[Saved entries]
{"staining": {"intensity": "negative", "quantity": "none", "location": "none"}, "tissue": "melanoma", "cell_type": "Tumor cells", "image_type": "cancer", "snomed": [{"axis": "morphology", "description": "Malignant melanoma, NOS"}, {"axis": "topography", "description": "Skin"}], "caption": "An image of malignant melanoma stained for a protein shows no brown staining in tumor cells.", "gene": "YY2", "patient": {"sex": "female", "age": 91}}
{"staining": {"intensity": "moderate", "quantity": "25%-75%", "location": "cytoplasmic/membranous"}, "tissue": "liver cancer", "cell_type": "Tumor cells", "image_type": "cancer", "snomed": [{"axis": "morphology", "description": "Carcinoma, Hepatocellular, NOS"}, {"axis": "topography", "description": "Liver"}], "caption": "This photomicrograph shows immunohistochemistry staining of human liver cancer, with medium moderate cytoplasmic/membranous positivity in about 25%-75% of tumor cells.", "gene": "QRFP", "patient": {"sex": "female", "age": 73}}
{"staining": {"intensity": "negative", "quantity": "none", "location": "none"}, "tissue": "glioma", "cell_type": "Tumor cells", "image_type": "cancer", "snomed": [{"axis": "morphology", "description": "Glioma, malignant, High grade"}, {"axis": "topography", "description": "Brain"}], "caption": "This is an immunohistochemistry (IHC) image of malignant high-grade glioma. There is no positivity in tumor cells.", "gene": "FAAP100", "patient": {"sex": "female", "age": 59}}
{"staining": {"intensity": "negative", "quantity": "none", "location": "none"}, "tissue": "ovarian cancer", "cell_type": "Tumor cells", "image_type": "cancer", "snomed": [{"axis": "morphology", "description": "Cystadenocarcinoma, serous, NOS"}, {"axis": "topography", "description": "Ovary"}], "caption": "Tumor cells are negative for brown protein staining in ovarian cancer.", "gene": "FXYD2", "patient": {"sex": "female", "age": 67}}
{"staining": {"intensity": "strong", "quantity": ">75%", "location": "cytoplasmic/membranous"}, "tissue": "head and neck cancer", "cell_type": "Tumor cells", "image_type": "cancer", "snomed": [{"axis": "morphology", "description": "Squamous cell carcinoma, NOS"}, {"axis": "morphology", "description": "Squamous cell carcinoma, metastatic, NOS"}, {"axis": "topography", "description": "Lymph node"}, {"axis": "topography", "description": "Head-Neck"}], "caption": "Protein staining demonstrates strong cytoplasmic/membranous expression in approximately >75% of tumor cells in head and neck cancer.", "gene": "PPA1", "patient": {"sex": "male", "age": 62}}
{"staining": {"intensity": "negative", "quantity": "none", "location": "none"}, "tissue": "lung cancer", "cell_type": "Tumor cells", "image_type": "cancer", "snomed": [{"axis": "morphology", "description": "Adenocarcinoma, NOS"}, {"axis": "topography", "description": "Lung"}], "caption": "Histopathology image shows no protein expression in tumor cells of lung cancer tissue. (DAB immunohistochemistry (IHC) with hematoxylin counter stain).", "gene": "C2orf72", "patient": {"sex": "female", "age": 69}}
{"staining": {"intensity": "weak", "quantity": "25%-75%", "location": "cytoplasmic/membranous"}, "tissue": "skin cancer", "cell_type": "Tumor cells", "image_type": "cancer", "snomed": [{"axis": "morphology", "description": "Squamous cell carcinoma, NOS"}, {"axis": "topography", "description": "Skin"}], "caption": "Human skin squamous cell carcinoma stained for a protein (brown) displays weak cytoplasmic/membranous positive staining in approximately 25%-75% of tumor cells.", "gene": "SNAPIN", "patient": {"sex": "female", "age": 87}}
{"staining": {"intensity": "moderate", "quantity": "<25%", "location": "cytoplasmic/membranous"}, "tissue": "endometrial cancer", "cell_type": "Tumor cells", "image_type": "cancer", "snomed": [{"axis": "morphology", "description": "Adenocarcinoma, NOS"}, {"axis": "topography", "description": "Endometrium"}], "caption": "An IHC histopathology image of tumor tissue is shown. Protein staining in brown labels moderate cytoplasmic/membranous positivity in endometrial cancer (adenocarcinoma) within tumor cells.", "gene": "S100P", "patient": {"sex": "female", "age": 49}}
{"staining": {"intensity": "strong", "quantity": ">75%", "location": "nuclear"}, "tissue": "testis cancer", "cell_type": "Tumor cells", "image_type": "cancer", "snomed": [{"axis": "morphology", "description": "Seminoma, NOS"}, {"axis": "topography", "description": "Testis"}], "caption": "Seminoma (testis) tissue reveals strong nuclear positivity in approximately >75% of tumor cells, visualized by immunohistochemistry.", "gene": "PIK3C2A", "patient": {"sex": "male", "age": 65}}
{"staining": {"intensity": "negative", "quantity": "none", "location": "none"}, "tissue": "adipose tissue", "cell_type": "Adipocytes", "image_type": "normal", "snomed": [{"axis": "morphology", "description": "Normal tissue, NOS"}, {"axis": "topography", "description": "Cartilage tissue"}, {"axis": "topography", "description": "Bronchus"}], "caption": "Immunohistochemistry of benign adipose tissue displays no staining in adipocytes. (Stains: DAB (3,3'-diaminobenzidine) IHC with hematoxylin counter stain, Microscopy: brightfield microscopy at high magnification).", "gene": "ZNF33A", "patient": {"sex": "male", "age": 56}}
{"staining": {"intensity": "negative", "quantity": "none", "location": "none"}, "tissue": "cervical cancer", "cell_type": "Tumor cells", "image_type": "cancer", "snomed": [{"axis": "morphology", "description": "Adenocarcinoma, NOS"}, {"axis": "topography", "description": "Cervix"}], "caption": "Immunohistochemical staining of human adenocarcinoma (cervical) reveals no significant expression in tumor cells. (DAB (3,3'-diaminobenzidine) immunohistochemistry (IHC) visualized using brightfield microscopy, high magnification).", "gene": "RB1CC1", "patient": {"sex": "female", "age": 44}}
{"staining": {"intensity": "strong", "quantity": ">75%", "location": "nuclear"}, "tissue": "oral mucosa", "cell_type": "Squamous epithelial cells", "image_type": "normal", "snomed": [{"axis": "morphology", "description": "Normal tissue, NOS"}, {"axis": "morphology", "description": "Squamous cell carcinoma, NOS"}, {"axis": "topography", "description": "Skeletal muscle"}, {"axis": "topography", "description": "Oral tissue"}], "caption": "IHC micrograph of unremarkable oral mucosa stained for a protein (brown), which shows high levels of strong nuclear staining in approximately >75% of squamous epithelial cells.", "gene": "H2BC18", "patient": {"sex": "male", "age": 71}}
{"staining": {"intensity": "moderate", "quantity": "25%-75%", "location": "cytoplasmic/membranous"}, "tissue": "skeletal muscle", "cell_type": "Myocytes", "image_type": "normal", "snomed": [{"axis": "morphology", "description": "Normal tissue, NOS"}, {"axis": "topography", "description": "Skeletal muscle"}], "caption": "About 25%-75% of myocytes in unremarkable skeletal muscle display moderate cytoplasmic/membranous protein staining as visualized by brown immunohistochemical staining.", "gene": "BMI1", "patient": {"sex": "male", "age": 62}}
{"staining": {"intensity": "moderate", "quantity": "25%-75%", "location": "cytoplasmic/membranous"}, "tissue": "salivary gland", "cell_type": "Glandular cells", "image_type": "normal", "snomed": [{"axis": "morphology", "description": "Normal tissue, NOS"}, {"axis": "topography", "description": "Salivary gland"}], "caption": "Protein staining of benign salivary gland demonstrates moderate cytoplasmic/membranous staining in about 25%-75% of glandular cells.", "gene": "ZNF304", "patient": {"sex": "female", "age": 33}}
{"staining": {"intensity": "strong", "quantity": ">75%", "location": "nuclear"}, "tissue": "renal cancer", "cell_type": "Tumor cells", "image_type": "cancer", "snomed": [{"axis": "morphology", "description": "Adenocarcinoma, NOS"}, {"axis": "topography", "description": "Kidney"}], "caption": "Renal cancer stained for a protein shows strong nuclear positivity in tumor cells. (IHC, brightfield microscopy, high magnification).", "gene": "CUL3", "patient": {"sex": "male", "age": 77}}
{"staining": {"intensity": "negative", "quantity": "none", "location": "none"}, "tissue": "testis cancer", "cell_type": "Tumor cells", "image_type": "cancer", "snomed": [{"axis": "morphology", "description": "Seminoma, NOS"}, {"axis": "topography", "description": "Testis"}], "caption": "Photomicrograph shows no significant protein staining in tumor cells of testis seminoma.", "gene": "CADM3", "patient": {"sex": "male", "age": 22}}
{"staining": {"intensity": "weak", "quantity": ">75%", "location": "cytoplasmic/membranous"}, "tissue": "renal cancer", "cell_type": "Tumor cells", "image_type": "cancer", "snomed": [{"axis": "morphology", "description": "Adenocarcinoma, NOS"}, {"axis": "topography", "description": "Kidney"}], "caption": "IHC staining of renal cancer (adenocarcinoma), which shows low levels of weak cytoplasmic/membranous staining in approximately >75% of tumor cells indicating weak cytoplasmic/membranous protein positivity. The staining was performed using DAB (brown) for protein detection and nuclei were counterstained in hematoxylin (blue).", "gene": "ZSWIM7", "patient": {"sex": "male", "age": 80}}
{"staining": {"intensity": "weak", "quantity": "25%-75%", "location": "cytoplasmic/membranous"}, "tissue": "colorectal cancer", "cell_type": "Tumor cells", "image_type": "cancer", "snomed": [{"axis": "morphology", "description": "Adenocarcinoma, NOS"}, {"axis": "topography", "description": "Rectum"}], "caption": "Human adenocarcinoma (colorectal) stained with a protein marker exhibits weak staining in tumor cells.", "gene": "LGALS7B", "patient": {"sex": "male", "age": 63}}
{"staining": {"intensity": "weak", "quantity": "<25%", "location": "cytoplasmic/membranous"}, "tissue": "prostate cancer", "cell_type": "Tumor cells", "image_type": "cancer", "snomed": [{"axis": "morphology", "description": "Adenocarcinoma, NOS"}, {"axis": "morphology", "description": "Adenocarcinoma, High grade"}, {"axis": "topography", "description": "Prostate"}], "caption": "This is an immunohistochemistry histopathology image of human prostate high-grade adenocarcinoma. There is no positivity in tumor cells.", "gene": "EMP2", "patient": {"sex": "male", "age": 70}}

- Assignment: Above are the records. Print exactly, and only, the lines from the line with "of human adenocarcinoma" to the line with "25%-75% of myocytes", both inclusive.

- Your response:
{"staining": {"intensity": "negative", "quantity": "none", "location": "none"}, "tissue": "cervical cancer", "cell_type": "Tumor cells", "image_type": "cancer", "snomed": [{"axis": "morphology", "description": "Adenocarcinoma, NOS"}, {"axis": "topography", "description": "Cervix"}], "caption": "Immunohistochemical staining of human adenocarcinoma (cervical) reveals no significant expression in tumor cells. (DAB (3,3'-diaminobenzidine) immunohistochemistry (IHC) visualized using brightfield microscopy, high magnification).", "gene": "RB1CC1", "patient": {"sex": "female", "age": 44}}
{"staining": {"intensity": "strong", "quantity": ">75%", "location": "nuclear"}, "tissue": "oral mucosa", "cell_type": "Squamous epithelial cells", "image_type": "normal", "snomed": [{"axis": "morphology", "description": "Normal tissue, NOS"}, {"axis": "morphology", "description": "Squamous cell carcinoma, NOS"}, {"axis": "topography", "description": "Skeletal muscle"}, {"axis": "topography", "description": "Oral tissue"}], "caption": "IHC micrograph of unremarkable oral mucosa stained for a protein (brown), which shows high levels of strong nuclear staining in approximately >75% of squamous epithelial cells.", "gene": "H2BC18", "patient": {"sex": "male", "age": 71}}
{"staining": {"intensity": "moderate", "quantity": "25%-75%", "location": "cytoplasmic/membranous"}, "tissue": "skeletal muscle", "cell_type": "Myocytes", "image_type": "normal", "snomed": [{"axis": "morphology", "description": "Normal tissue, NOS"}, {"axis": "topography", "description": "Skeletal muscle"}], "caption": "About 25%-75% of myocytes in unremarkable skeletal muscle display moderate cytoplasmic/membranous protein staining as visualized by brown immunohistochemical staining.", "gene": "BMI1", "patient": {"sex": "male", "age": 62}}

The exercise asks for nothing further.